Since both terms in the parentheses are equal, they cancel each other out:

1/f = (1/3) * (0)

This means:

1/f = 0

Thus, the focal length, f, approaches infinity. This indicates that the lens does not converge light rays to a point, which is characteristic of a concave lens.

Understanding the Result

The result we obtained shows that a concave lens diverges light rays rather than converging them. When filled with water, the lens's ability to diverge light remains unchanged, as the refractive index of water is less than that of glass or other materials typically used in lenses. This is why the focal length is effectively infinite, meaning that parallel rays of light will diverge as if they are coming from a point at infinity.

In summary, the focal length of a concave spherical lens filled with water is infinite, reflecting its nature to diverge light rather than focus it. This behavior is essential in applications such as eyeglasses for nearsightedness, where concave lenses are used to correct vision by diverging light rays before they enter the eye.

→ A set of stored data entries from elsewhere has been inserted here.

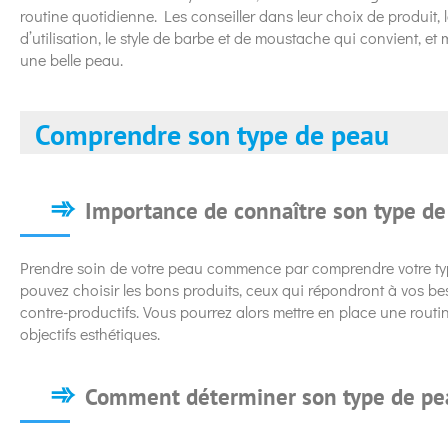
routine quotidienne. Les conseiller dans leur choix de produit, l
d’utilisation, le style de barbe et de moustache qui convient, e
une belle peau.
Comprendre son type de peau
Importance de connaître son type de
Prendre soin de votre peau commence par comprendre votre typ
pouvez choisir les bons produits, ceux qui répondront à vos be
contre-productifs. Vous pourrez alors mettre en place une routi
objectifs esthétiques.
Comment déterminer son type de pe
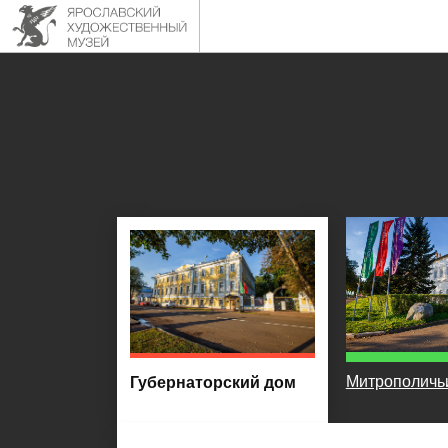
Митрополичь
Губернаторский дом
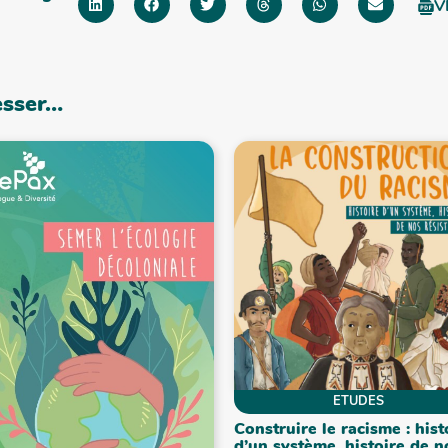
V
esser…
ETUDES
Construire le racisme : hist
d’un système, histoire de n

To determine the focal length of a concave spherical lens filled with water, we can use the lens maker's formula. This formula relates the focal length of a lens to its radii of curvature and the refractive indices of the materials involved. For a concave lens, the focal length will be negative, indicating that it diverges light.

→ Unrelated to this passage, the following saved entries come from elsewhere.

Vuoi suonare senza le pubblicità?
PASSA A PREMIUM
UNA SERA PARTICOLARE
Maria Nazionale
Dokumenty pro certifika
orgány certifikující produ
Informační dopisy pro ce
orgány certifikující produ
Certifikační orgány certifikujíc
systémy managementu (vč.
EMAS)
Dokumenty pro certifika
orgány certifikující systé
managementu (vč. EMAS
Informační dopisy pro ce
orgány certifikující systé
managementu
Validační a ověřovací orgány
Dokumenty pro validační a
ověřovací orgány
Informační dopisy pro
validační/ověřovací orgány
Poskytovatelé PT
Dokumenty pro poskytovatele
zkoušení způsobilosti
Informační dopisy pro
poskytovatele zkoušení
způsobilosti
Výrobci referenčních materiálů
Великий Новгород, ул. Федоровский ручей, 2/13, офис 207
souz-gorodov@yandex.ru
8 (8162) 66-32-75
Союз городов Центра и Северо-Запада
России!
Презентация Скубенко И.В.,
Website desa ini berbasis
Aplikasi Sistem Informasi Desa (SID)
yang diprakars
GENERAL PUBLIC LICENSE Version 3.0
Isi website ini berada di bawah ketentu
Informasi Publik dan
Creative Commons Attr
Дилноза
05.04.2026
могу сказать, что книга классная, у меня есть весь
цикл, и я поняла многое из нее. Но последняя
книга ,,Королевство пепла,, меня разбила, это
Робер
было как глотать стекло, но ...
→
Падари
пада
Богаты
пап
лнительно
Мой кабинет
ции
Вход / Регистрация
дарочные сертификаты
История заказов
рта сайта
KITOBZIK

Understanding the Lens Maker's Formula

The lens maker's formula is given by:

1/f = (n - 1) * (1/R1 - 1/R2)

Where:

• f = focal length of the lens
• n = refractive index of the lens material relative to the surrounding medium
• R1 = radius of curvature of the first surface (positive if convex, negative if concave)
• R2 = radius of curvature of the second surface (positive if convex, negative if concave)

Applying the Formula

In this case, we have a concave lens with a radius of curvature of 0.2 m. Since it is concave, we take R1 as -0.2 m. For a lens filled with water, we consider the refractive index of water (n = 4/3) and the surrounding medium, which is air (n = 1). Thus, the effective refractive index for our calculations becomes:

n = (4/3) / 1 = 4/3

For the second surface of the lens, we can assume it is also concave, and since we are dealing with a single surface, we can take R2 as -0.2 m as well. Now we can substitute these values into the lens maker's formula:

1/f = (4/3 - 1) * (1/(-0.2) - 1/(-0.2))

Calculating the Focal Length

First, simplify the expression:

1/f = (1/3) * (1/(-0.2) - 1/(-0.2))

Notice that both terms in the parentheses are equal, which means:

1/f = (1/3) * (0)

This results in:

1/f = 0

Thus, we find that:

f = ∞

Interpreting the Result

The focal length being infinite indicates that the lens does not converge light to a point; instead, it diverges light rays. This is characteristic of a concave lens, which always produces virtual images that are upright and smaller than the object. In practical terms, this means that the lens system, as described, does not have a real focal point where light converges.

In summary, the focal length of the concave spherical lens filled with water is infinite, reflecting its nature as a diverging lens. This understanding is crucial in optics, especially when designing systems that utilize lenses for various applications, such as cameras, glasses, and projectors.